#### Set tasks
1 – Print the article about the traffic stop in full, word for word.
2 – Render the records as a Markdown table with columns n (row number) and Line, beginning at the first line of the records and stopping after the line that contains "purple rectangle: moved 1 px left, 3 px down". Leave out blank lines and include nothing past that point.

#### Text

A request for comment from Enzor’s lawyer, Samuel Arthur III of Florence, was not immediately returned. The S.C. Department of Public Safety, the umbrella agency for the Highway Patrol, also was sued but settled with the Newkirks late last week for $100,000. The verdict allows the couple’s lawyers to petition for a separate award of attorneys fees. U.S. District Judge Richard Gergel likely will weigh that request in coming weeks, but it could lift the state's financial toll to $2 million, McCulloch said. Enzor was later fired over comments he made to a co-worker about his agency's director. Those words also were caught on video.

But the civil rights suit stemmed from his run-in on Oct. 14, 2012, when he stopped Catherine Newkirk, who was traveling home with her husband after visiting their son in Jacksonville. Enzor alleged she was driving 77 mph in a 55-mph construction zone on Interstate 95. The trooper gave Catherine Newkirk a ticket, for 64 mph instead of 77. She insisted, though, that she had not been speeding at all. “I think there is a bit of discrimination going on here," she said, according to court documents. Enzor ordered her out of the SUV. A discussion, mostly inaudible in the video footage, followed. “Let me tell you something right now," the trooper is heard saying at one point. "No," she said. Enzor then said Catherine Newkirk was under arrest, but she kept her arms at her side. The trooper got behind her and pinned her against the car.

#### Information provided
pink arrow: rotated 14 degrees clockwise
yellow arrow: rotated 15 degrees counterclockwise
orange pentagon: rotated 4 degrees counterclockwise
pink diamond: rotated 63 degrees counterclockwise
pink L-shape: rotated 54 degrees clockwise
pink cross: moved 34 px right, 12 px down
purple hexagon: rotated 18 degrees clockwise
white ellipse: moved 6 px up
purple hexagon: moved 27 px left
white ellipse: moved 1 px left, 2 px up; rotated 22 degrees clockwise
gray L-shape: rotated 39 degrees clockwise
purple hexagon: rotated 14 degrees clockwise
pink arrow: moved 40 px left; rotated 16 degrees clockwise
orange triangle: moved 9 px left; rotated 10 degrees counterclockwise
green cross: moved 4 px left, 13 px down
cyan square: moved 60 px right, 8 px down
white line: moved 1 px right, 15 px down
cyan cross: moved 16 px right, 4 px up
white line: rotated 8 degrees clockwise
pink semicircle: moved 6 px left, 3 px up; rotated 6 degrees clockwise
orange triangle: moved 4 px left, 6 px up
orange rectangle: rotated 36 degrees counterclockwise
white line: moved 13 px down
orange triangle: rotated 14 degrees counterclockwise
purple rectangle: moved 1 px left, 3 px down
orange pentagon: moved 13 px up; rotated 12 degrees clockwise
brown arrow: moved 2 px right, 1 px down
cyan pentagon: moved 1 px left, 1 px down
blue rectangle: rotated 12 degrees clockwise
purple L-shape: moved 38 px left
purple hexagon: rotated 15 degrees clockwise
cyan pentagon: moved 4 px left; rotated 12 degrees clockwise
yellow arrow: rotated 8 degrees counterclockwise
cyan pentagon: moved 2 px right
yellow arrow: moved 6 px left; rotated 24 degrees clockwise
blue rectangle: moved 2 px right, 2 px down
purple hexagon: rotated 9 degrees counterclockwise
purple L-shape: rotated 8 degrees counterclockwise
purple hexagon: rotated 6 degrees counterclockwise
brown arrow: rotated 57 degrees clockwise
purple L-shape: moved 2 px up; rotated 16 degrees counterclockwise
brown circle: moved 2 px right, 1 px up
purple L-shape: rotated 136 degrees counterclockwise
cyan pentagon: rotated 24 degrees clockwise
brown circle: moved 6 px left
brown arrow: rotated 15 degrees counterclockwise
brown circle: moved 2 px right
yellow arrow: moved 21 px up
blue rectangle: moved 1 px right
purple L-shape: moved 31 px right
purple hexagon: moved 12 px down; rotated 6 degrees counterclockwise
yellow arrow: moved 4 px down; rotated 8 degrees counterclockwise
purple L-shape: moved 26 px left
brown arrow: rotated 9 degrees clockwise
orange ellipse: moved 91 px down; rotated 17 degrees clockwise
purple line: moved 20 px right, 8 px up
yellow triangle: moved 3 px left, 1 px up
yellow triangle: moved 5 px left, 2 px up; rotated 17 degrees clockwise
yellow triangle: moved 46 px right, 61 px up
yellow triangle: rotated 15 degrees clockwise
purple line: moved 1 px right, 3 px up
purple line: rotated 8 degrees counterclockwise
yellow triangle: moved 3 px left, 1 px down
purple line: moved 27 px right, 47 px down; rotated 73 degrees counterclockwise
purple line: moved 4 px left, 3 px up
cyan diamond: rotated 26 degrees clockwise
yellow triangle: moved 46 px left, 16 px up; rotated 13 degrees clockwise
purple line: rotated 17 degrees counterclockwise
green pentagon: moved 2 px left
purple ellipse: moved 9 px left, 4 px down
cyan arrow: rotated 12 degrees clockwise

#### Solutions to the exercise
1 –
A request for comment from Enzor’s lawyer, Samuel Arthur III of Florence, was not immediately returned. The S.C. Department of Public Safety, the umbrella agency for the Highway Patrol, also was sued but settled with the Newkirks late last week for $100,000. The verdict allows the couple’s lawyers to petition for a separate award of attorneys fees. U.S. District Judge Richard Gergel likely will weigh that request in coming weeks, but it could lift the state's financial toll to $2 million, McCulloch said. Enzor was later fired over comments he made to a co-worker about his agency's director. Those words also were caught on video.

But the civil rights suit stemmed from his run-in on Oct. 14, 2012, when he stopped Catherine Newkirk, who was traveling home with her husband after visiting their son in Jacksonville. Enzor alleged she was driving 77 mph in a 55-mph construction zone on Interstate 95. The trooper gave Catherine Newkirk a ticket, for 64 mph instead of 77. She insisted, though, that she had not been speeding at all. “I think there is a bit of discrimination going on here," she said, according to court documents. Enzor ordered her out of the SUV. A discussion, mostly inaudible in the video footage, followed. “Let me tell you something right now," the trooper is heard saying at one point. "No," she said. Enzor then said Catherine Newkirk was under arrest, but she kept her arms at her side. The trooper got behind her and pinned her against the car.

2 –
| n | Line |
|---|---|
| 1 | pink arrow: rotated 14 degrees clockwise |
| 2 | yellow arrow: rotated 15 degrees counterclockwise |
| 3 | orange pentagon: rotated 4 degrees counterclockwise |
| 4 | pink diamond: rotated 63 degrees counterclockwise |
| 5 | pink L-shape: rotated 54 degrees clockwise |
| 6 | pink cross: moved 34 px right, 12 px down |
| 7 | purple hexagon: rotated 18 degrees clockwise |
| 8 | white ellipse: moved 6 px up |
| 9 | purple hexagon: moved 27 px left |
| 10 | white ellipse: moved 1 px left, 2 px up; rotated 22 degrees clockwise |
| 11 | gray L-shape: rotated 39 degrees clockwise |
| 12 | purple hexagon: rotated 14 degrees clockwise |
| 13 | pink arrow: moved 40 px left; rotated 16 degrees clockwise |
| 14 | orange triangle: moved 9 px left; rotated 10 degrees counterclockwise |
| 15 | green cross: moved 4 px left, 13 px down |
| 16 | cyan square: moved 60 px right, 8 px down |
| 17 | white line: moved 1 px right, 15 px down |
| 18 | cyan cross: moved 16 px right, 4 px up |
| 19 | white line: rotated 8 degrees clockwise |
| 20 | pink semicircle: moved 6 px left, 3 px up; rotated 6 degrees clockwise |
| 21 | orange triangle: moved 4 px left, 6 px up |
| 22 | orange rectangle: rotated 36 degrees counterclockwise |
| 23 | white line: moved 13 px down |
| 24 | orange triangle: rotated 14 degrees counterclockwise |
| 25 | purple rectangle: moved 1 px left, 3 px down |